A DC power source is used as the voltage source and it represents the generators in the large system. The value of the DC source is selected by dividing the actual values by a suitable voltage scale factor. After connecting the three sequence circuits, this module can be used to take measurements for the calculation of any kind of faults. Actual fault values can be obtained by multiplying the relevant voltage or impedance by the above used scale factors.
If it is required to find the Line-Ground fault level at a point in large system, all three sequence circuit must be connected in series. Similarly, if it is required to find out Line-Line fault, the positive and negative sequence circuits must be connected in parallel. This analyzer is also used to analyze symmetrical faults such as Line-Line-Line faults or Line-Line-Line-Ground faults.
Fault values of large systems are very high and cannot be measured by conventional measuring instruments. The main advantage of using a DC analyzer is, it makes it possible to calculate faults of large magnitude by scaling them down into measurable quantities.
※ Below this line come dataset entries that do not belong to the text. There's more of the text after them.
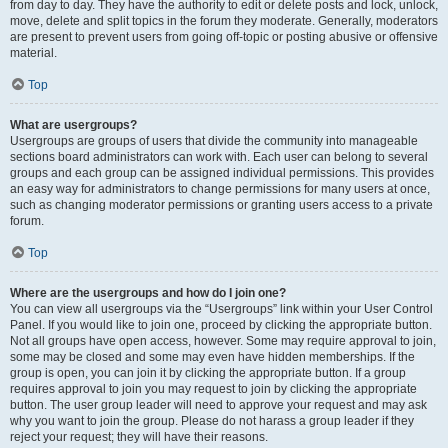
from day to day. They have the authority to edit or delete posts and lock, unlock,
move, delete and split topics in the forum they moderate. Generally, moderators
are present to prevent users from going off-topic or posting abusive or offensive
material.
Top
What are usergroups?
Usergroups are groups of users that divide the community into manageable
sections board administrators can work with. Each user can belong to several
groups and each group can be assigned individual permissions. This provides
an easy way for administrators to change permissions for many users at once,
such as changing moderator permissions or granting users access to a private
forum.
Top
Where are the usergroups and how do I join one?
You can view all usergroups via the “Usergroups” link within your User Control
Panel. If you would like to join one, proceed by clicking the appropriate button.
Not all groups have open access, however. Some may require approval to join,
some may be closed and some may even have hidden memberships. If the
group is open, you can join it by clicking the appropriate button. If a group
requires approval to join you may request to join by clicking the appropriate
button. The user group leader will need to approve your request and may ask
why you want to join the group. Please do not harass a group leader if they
reject your request; they will have their reasons.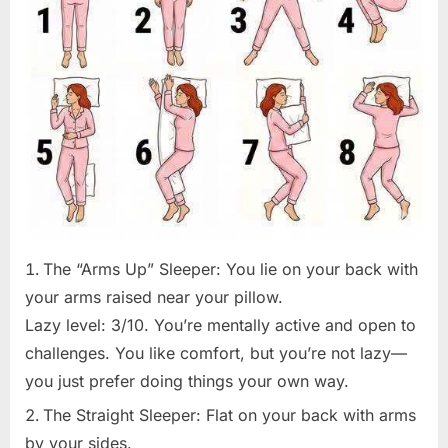
The “Arms Up” Sleeper: You lie on your back with
your arms raised near your pillow.
Lazy level: 3/10. You’re mentally active and open to
challenges. You like comfort, but you’re not lazy—
you just prefer doing things your own way.
The Straight Sleeper: Flat on your back with arms
by your sides.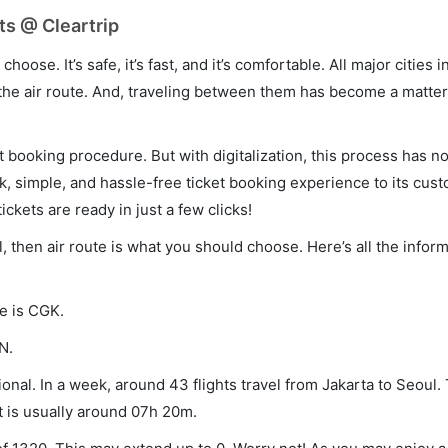
ts @ Cleartrip
hoose. It’s safe, it’s fast, and it’s comfortable. All major cities 
he air route. And, traveling between them has become a matter 
et booking procedure. But with digitalization, this process has
ck, simple, and hassle-free ticket booking experience to its cust
ickets are ready in just a few clicks!
l, then air route is what you should choose. Here’s all the infor
de is CGK.
N.
onal. In a week, around 43 flights travel from Jakarta to Seoul. 
t is usually around 07h 20m.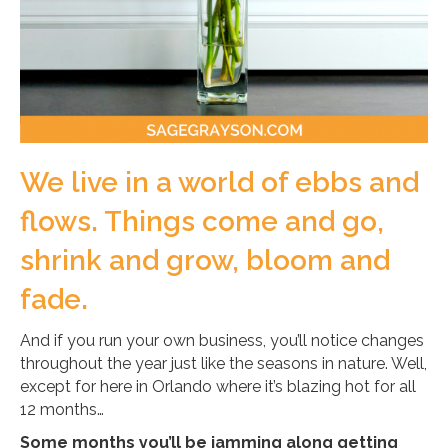
We live in a world of ebbs and
flows. Things come and go,
shrink and grow, bloom and
fade.
And if you run your own business, you’ll notice changes
throughout the year just like the seasons in nature. Well,
except for here in Orlando where it’s blazing hot for all
12 months…
Some months you’ll be jamming along getting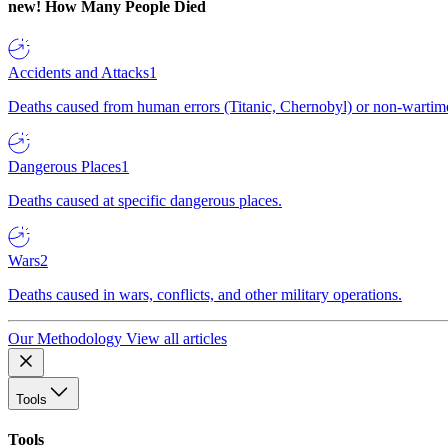
new!
How Many People Died
Accidents and Attacks
1
Deaths caused from human errors (Titanic, Chernobyl) or non-wartime 
Dangerous Places
1
Deaths caused at specific dangerous places.
Wars
2
Deaths caused in wars, conflicts, and other military operations.
Our Methodology
View all articles
Tools
Tools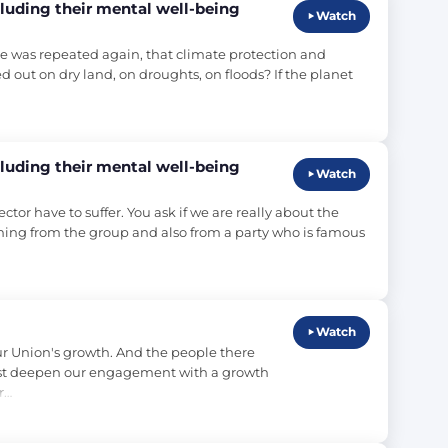
luding their mental well-being
Watch
tale was repeated again, that climate protection and 
out on dry land, on droughts, on floods? If the planet 
luding their mental well-being
Watch
or have to suffer. You ask if we are really about the 
oming from the group and also from a party who is famous 
Watch
our Union's growth. And the people there 
st deepen our engagement with a growth 
r…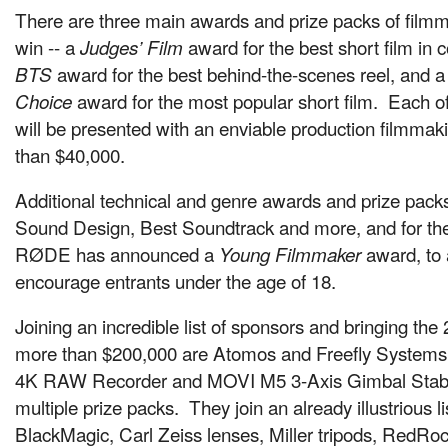
There are three main awards and prize packs of filmm
win -- a
award for the best short film in 
Judges’ Film
award for the best behind-the-scenes reel, and a
BTS
award for the most popular short film. Each o
Choice
will be presented with an enviable production filmmaki
than $40,000.
Additional technical and genre awards and prize packs
Sound Design, Best Soundtrack and more, and for the 
RØDE has announced a
award, to
Young Filmmaker
encourage entrants under the age of 18.
Joining an incredible list of sponsors and bringing the 
more than $200,000 are Atomos and Freefly Systems,
4K RAW Recorder and MOVI M5 3-Axis Gimbal Stabili
multiple prize packs. They join an already illustrious l
BlackMagic, Carl Zeiss lenses, Miller tripods, RedRo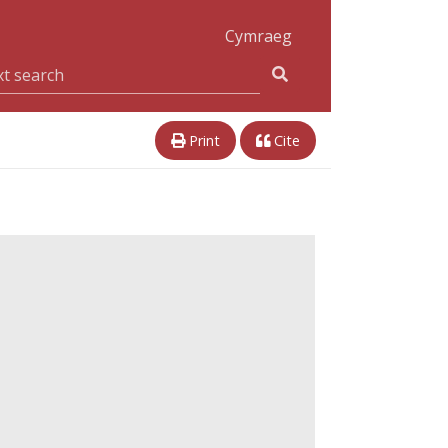
Cymraeg
Print
Cite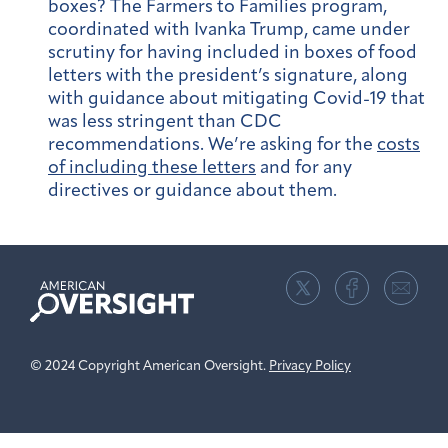
boxes?
The Farmers to Families program,
coordinated with Ivanka Trump, came under
scrutiny for having included in boxes of food
letters with the president’s signature, along
with guidance about mitigating Covid-19 that
was less stringent than CDC
recommendations. We’re asking for the
costs
of including these letters
and for any
directives or guidance about them.
American
Oversight
© 2024 Copyright American Oversight.
Privacy Policy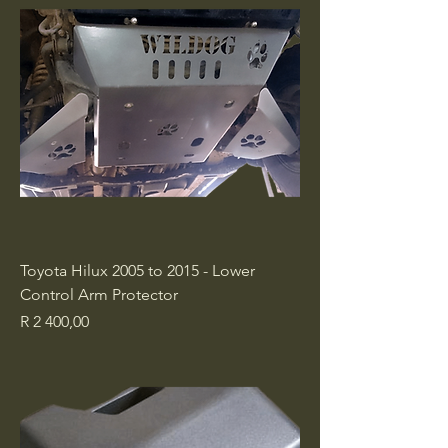
Toyota Hilux 2005 to 2015 - Lower
Control Arm Protector
Price
R 2 400,00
Importance of using sequence components
In the sequence components method, any kind of network either unbalanced or balanced, is reduced to three balanced symmetrical components. Analysis of a balanced system is fairly easy when compared with unbalanced systems. Fault values of a large system are very high, and are difficult to measure and dangerous to deal with. Large circuits can be represented by reducing them down to measurable values through symmetrical components. This is one of main advantage of a using the symmetrical components.
Any kind of unbalanced system can be represented by symmetrical components of the positive, negative and zero sequences. Any element of the power system can be represented through a combination of impedances and voltage sources when symmetrical analyzing methods are employed. Calculations and the analysis of large scale systems become very easy due to reduction in complexity.
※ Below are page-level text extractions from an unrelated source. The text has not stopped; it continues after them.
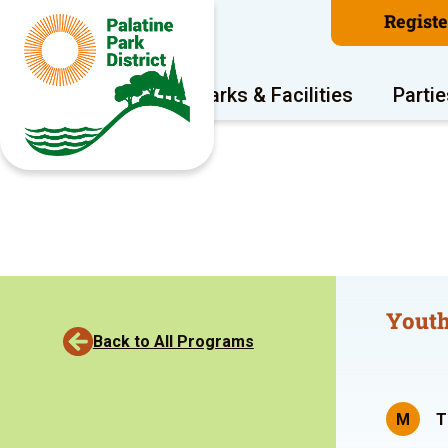
Regist
Program Areas
Parks & Facilities
Partie
Youth
Back to All Programs
M
T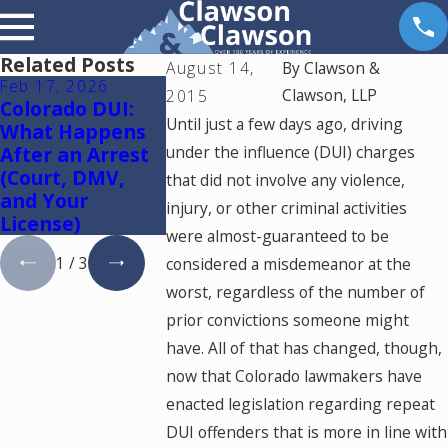
Related Posts
August 14,
By
Clawson &
Feb 17, 2026
Feb 11, 2026
Dec 20, 2024
Clawson, LLP
2015
Colorado DUI:
Do I Really Need
Aggravatin
Until just a few days ago, driving
What Happens
a Lawyer for a
Mitigating
After an Arrest
under the influence (DUI) charges
DUI in Colorado
Factors in
(Court, DMV,
— or Can I
Colorado
that did not involve any violence,
and Your
Handle It
injury, or other criminal activities
License)
Myself?
were almost-guaranteed to be
1
/
3
considered a misdemeanor at the
worst, regardless of the number of
prior convictions someone might
have. All of that has changed, though,
now that Colorado lawmakers have
enacted legislation regarding repeat
DUI offenders that is more in line with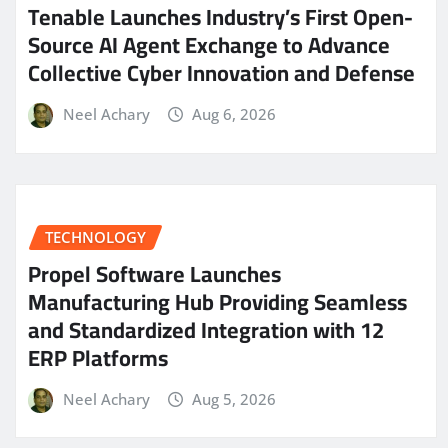
Tenable Launches Industry’s First Open-
Source AI Agent Exchange to Advance
Collective Cyber Innovation and Defense
Neel Achary
Aug 6, 2026
TECHNOLOGY
Propel Software Launches
Manufacturing Hub Providing Seamless
and Standardized Integration with 12
ERP Platforms
Neel Achary
Aug 5, 2026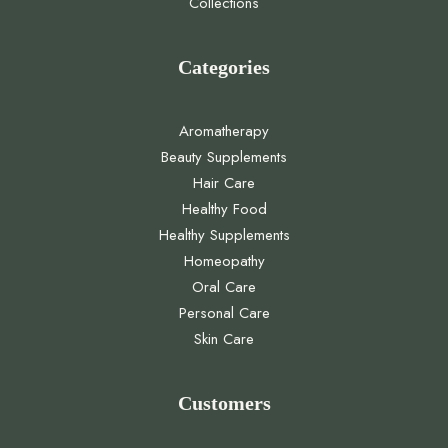
Collections
Categories
Aromatherapy
Beauty Supplements
Hair Care
Healthy Food
Healthy Supplements
Homeopathy
Oral Care
Personal Care
Skin Care
Customers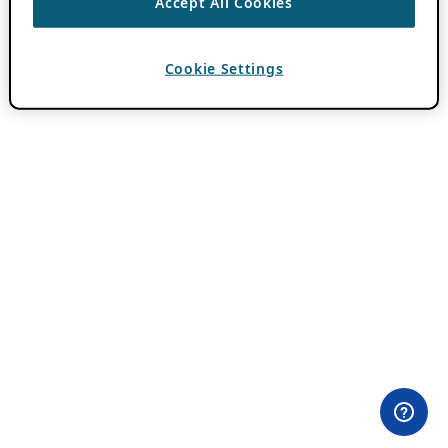
Accept All Cookies
Cookie Settings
Relationship between the sequence impedance of generator, transformer and
transmission lines
Generator
The generator has different impedance values for positive sequence, negative sequence and zero sequence. This is because the impedance of rotating machines to the currents of the three sequences will generally be different for each sequence. The generator has a specific direction of rotation and the sequence considered may either have the same direction or the opposite direction. Thus the rotational EMF generated for the positive sequence and the negative sequence would also be different.
Transmission Lines
Transmission lines have same impedance values for both positive and negative sequences. The zero sequence impedance is different than positive or negative sequence values and zero sequence paths are involved with earth loop or earth return paths.
Transformer
The positive sequence, negative sequence & zero sequence impedances of transformer are equal regardless of transformer type as it does not have an inherent direction. However the zero sequence impedance of the unit may differ slightly from positive & negative sequence impedances as zero sequence paths across the windings of a transformer depend on the winding connection and even grounding impedance.